Now instead of looping over every element in each database to verify that they match, we would prefer to keep a running hash code of the elements in both the locations and then just compare that. The hashcode would have to compute something like:
assuming previous hashcode of hm0:
hashcode hm1 = f(hm0, A->X, B->Y, C->Z)
When B changes now:
hashcode hm2 = f(hm1, B->Y1)
and then
hashcode hm3 = f(hm2, B->Y2)
So master will have hashcode of h3. Now backup will not receive the modification B->Y2, so if it computes a running hash code, it will be like this:
hashcode hb1 = f(hb0, A->X, B->Y, C->Z)
hashcode hb2 = f(hb1, B->Y2)
Now we want hb2 and hm3 to match, as the current state of the databases are the same. But most (if not all) hashcodes dont work this way.

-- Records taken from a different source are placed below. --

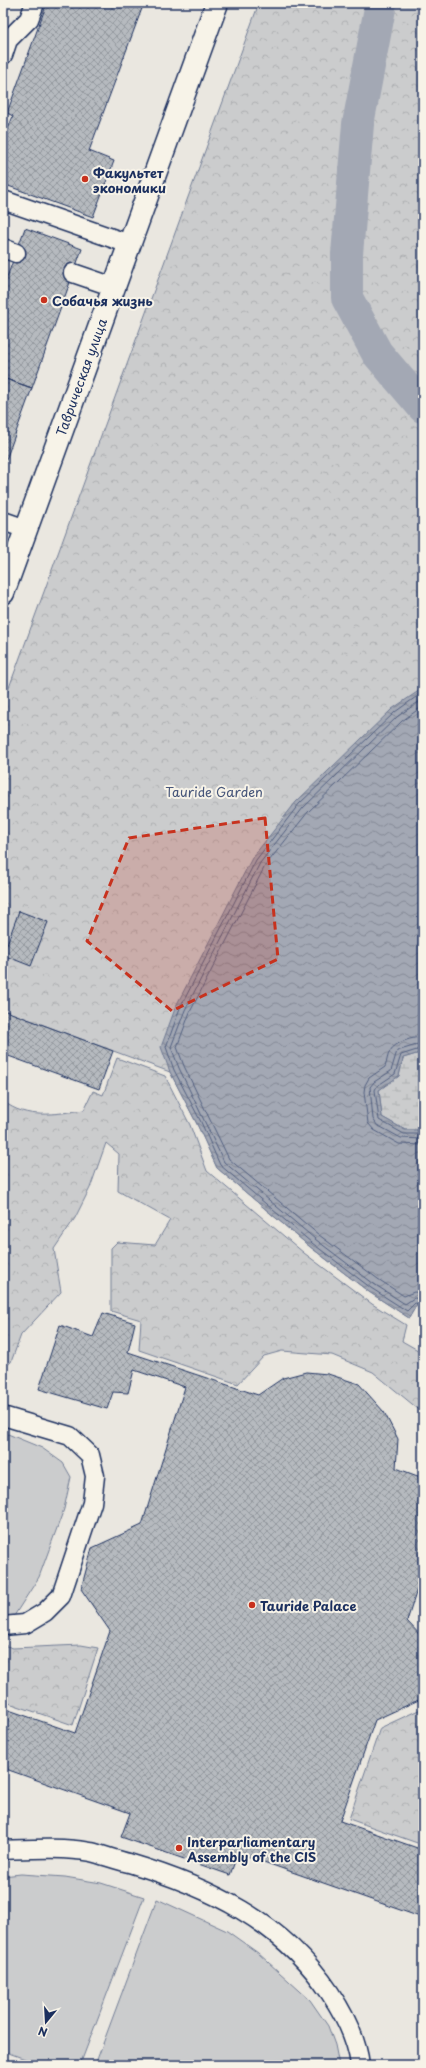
<svg xmlns="http://www.w3.org/2000/svg" width="426" height="2068" viewBox="0 0 426 2068" font-family="'Playpen Sans',sans-serif">
	<style>
		.green { fill: #cbcccd; stroke: #737e96 }
		.forest { fill: url(#forest-crowns); stroke: #737e96 }
		.wetland { fill: url(#wetland-marsh); stroke: #737e96 }
		.water { fill: url(#water-waves); stroke: #6d7892 }
		.lines { fill: none; stroke-linecap: round; stroke-linejoin: round }
		.shore { stroke: #515f80; stroke-width: 1 }
		.canal { stroke: #a3a8b4; stroke-width: 32 }
		.building { fill: url(#building-cross-hatch); stroke: #1b2f5e }
		.lane-casing { stroke: #1b2f5e; stroke-width: 21 }
		.secondary-casing { stroke: #1b2f5e; stroke-width: 25 }
		.lane { stroke: #f7f3e8; stroke-width: 18 }
		.secondary { stroke: #f7f3e8; stroke-width: 22 }
		.marked { fill: #c8321e; fill-opacity: 0.2; stroke: #c8321e; stroke-width: 3; stroke-dasharray: 8 5; stroke-linejoin: round }
		.poi-dot { fill: #c8321e; stroke: #f7f3e8; stroke-width: 1.5 }
		.labels { text-anchor: middle; dominant-baseline: central; stroke-width: 4; stroke-linejoin: round; paint-order: stroke }
		.poi-label { font-size: 13px; font-weight: bold; fill: #1b2f5e; stroke: #f7f3e8; text-anchor: start }
		.street-label { font-size: 13px; fill: #1b2f5e; stroke: #f7f3e8 }
		.park-label { font-size: 13px; fill: #47567a; stroke: #f7f3e8 }
	</style>
	<defs>
		<pattern id="forest-crowns" width="20" height="18" patternUnits="userSpaceOnUse"><rect width="20" height="18" fill="#cbcccd"/><path d="M2 6a3 3 0 1 1 6 0M12 15a3 3 0 1 1 6 0" fill="none" stroke="#aeb0b2"/></pattern>
		<pattern id="wetland-marsh" width="20" height="14" patternUnits="userSpaceOnUse"><rect width="20" height="14" fill="#cbcccd"/><path d="M1 5h8M5 5V1M11 12h8M15 12V8" fill="none" stroke="#aeb0b2"/></pattern>
		<pattern id="water-waves" width="16" height="10" patternUnits="userSpaceOnUse"><rect width="16" height="10" fill="#a3a8b4"/><path d="M0 5q4-4 8 0t8 0" fill="none" stroke="#848996"/></pattern>
		<pattern id="building-cross-hatch" width="8" height="8" patternUnits="userSpaceOnUse"><rect width="8" height="8" fill="#b6babf"/><path d="M0 0l8 8M0 8l8-8" fill="none" stroke="#93989e"/></pattern>
	</defs>
	<rect width="100%" height="100%" fill="#eae7e0"/>
	<filter id="ink" filterUnits="userSpaceOnUse"><feTurbulence type="fractalNoise" baseFrequency=".025" numOctaves="2"/><feDisplacementMap in="SourceGraphic" scale="8" xChannelSelector="R" yChannelSelector="G"/><feConvolveMatrix kernelMatrix="1 2 1 2 8 2 1 2 1" color-interpolation-filters="sRGB"/></filter>
	<g filter="url(#ink)">
		<path class="green" d="M3,1432L42,1448L63,1463L71,1477L64,1509L39,1577L14,1616H3Z
			M21,1874L65,1877L101,1883L144,1897L80,2065H42L3,2051V1876Z
			M157,1899L227,1931L258,1953L310,2000L328,2026L335,2045L339,2065H95Z"/>
		<path class="forest" d="M259,3H423V1310L416,1306L409,1318L369,1292L309,1246L217,1168L197,1124L170,1072L3,1010V704Z
			M117,1058L165,1076L190,1125L207,1171L304,1253L372,1304L406,1325L402,1341L423,1353V1413L373,1372L332,1355L282,1351L264,1356L238,1384L139,1350L141,1320L111,1311V1248L117,1242L155,1245L170,1220L118,1191L119,1154L106,1143L90,1188L75,1218L54,1249L61,1292L21,1335L11,1362L3,1368V1101C27,1120 55,1114 84,1110L93,1091L103,1095Z
			M3,1645L13,1648L81,1645L98,1648L73,1725L3,1701Z
			M423,1708V1845L349,1819L380,1728Z"/>
		<path class="wetland" d="M423,1052V1130H405L382,1117L379,1090L399,1076L403,1058Z"/>
		<path class="water" d="M423,688V1052L403,1058L399,1076L379,1090L382,1117L405,1130H423V1310L416,1306L409,1318L369,1292L309,1246L217,1168L197,1124L170,1072L161,1047L176,1006L252,858L296,802L392,709Z"/>
		<g class="lines">
			<path class="shore" d="M423,692L395,712L299,804L256,860L180,1008L166,1047L174,1070L201,1122L220,1165L312,1243L371,1288L407,1311L415,1303L423,1305
				M423,699L398,716L303,808L260,863L185,1010L171,1047L179,1068L224,1162L315,1239L374,1284L405,1304L414,1298L423,1299
				M423,706L402,721L308,812L265,866L190,1012L177,1047L184,1066L229,1159L319,1235L378,1279L404,1296L414,1292L423,1293
				M423,1037C413,1037 395,1042 390,1051C387,1056 387,1062 385,1067L369,1078L365,1085L364,1092L368,1123L374,1130L399,1144L423,1145
				M423,1043L397,1051L391,1071L374,1082L370,1087L373,1119L377,1125L401,1138L423,1139
				M423,1048L401,1055L395,1074L377,1086L375,1090L379,1120L404,1134H423"/>
			<path class="canal" d="M381,3L358,124L347,254V298L377,353L423,407"/>
		</g>
		<path class="building" d="M47,3H144L89,151L114,161L93,217L3,184V164L7,154L3,153V142L13,116L7,113Z
			M25,228L82,249L32,388L3,378V288Z
			M3,378L32,388L3,468Z
			M19,911L48,922L31,966L3,955Z
			M3,1010L113,1051L99,1089L3,1054Z
			M103,1313L135,1323L128,1352L258,1395L283,1378L306,1372L328,1374L359,1384L384,1412L398,1439L396,1468L423,1478V1571L407,1621L423,1638V1698L375,1720L340,1821L423,1850V1918L238,1853L230,1875L121,1837L130,1813L3,1768V1708L75,1733L110,1631L81,1589L92,1548L142,1525L185,1387L134,1370L128,1393L113,1392L107,1409L39,1389L60,1325L93,1337Z"/>
		<g class="lines">
			<g class="lane-casing">
				<path id="lane" d="M3,55L8,40L29,19L35,3
					M3,200L129,244
					M3,248L16,253
					M73,273L114,287
					M3,521L26,529
					M3,1416L70,1436L90,1455L95,1476L92,1503L61,1596L45,1612L25,1624L3,1626
					M3,1850C32,1849 62,1847 91,1852C103,1855 116,1860 129,1863C209,1887 282,1921 330,1993C344,2014 357,2039 360,2065"/>
			</g>
			<g class="secondary-casing">
				<path id="secondary" d="M3,593L217,3"/>
			</g>
			<use href="#lane" class="lane"/>
			<use href="#secondary" class="secondary"/>
		</g>
	</g>
	<path class="marked" d="M265,818L278,959L172,1011L87,941L129,838Z"/>
	<g class="poi-dot">
		<circle cx="85" cy="179" r="4"/>
		<circle cx="44" cy="300" r="4"/>
		<circle cx="252" cy="1605" r="4"/>
		<circle cx="179" cy="1848" r="4"/>
	</g>
	<g class="labels">
		<g class="poi-label">
			<text x="93" y="172">Факультет<tspan x="93" dy="15">экономики</tspan></text>
			<text x="52" y="300">Собачья жизнь</text>
			<text x="260" y="1605">Tauride Palace</text>
			<text x="187" y="1841">Interparliamentary<tspan x="187" dy="15">Assembly of the CIS</tspan></text>
		</g>
		<g class="street-label">
			<text transform="translate(81 377) rotate(-70)">Таврическая улица</text>
		</g>
		<g class="park-label">
			<text x="214" y="791">Tauride Garden</text>
		</g>
	</g>
	<rect width="426" height="2068" fill="none" stroke="#f7f3e8" stroke-width="16"/>
	<rect x="8" y="8" width="410" height="2052" fill="none" stroke="#1b2f5e" stroke-width="1.5" filter="url(#ink)"/>
	<g transform="translate(46 2022) rotate(198)" stroke="#f7f3e8" stroke-width="3" paint-order="stroke">
	<path d="M0-3L7 15L0 10L-7 15Z" fill="#1b2f5e"/>
	<text y="-6" font-size="11" font-weight="bold" text-anchor="middle" fill="#1b2f5e">N</text>
	</g>
</svg>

So what we would want then is that we would want to "remove" the contribution of B->Y from the hash first and then 'add' the contribution of B->Y1 and then remove contribution of B->Y1 and add the contribution of B->Y2 into the hash code. So we want something like this:
Two functions, f, g: f modifies existing hashcode by adding contribution of a new element, while g modifies existing hashcode by removing contribution of an element.
On master:
hm1 = f(hm0, A->X, B->Y, C->Z)
when B gets modified to B->Y1:
hm2 = g(hm1, B->Y)
hm3 = f(hm2, B->Y1)
when B get modified to B->Y2:
hm4 = g(hm3, B->Y1)
hm5 = f(hm4, B->Y2)
hm5 is the new hashcode for the current state of the database (A->X, B->Y2, C->Z)
On backup:
hb1 = f(hb0, A->X, B->Y, C->Z)
when B gets modified to B->Y2:
hb2 = g(hb1, B->Y)
hb3 = f(hb2, B->Y2)
Now hm5 and hb3 should match, as the current state of both databases is the same.
So: are there such algorithms f and g? I hope I made the question clear.... Thanks.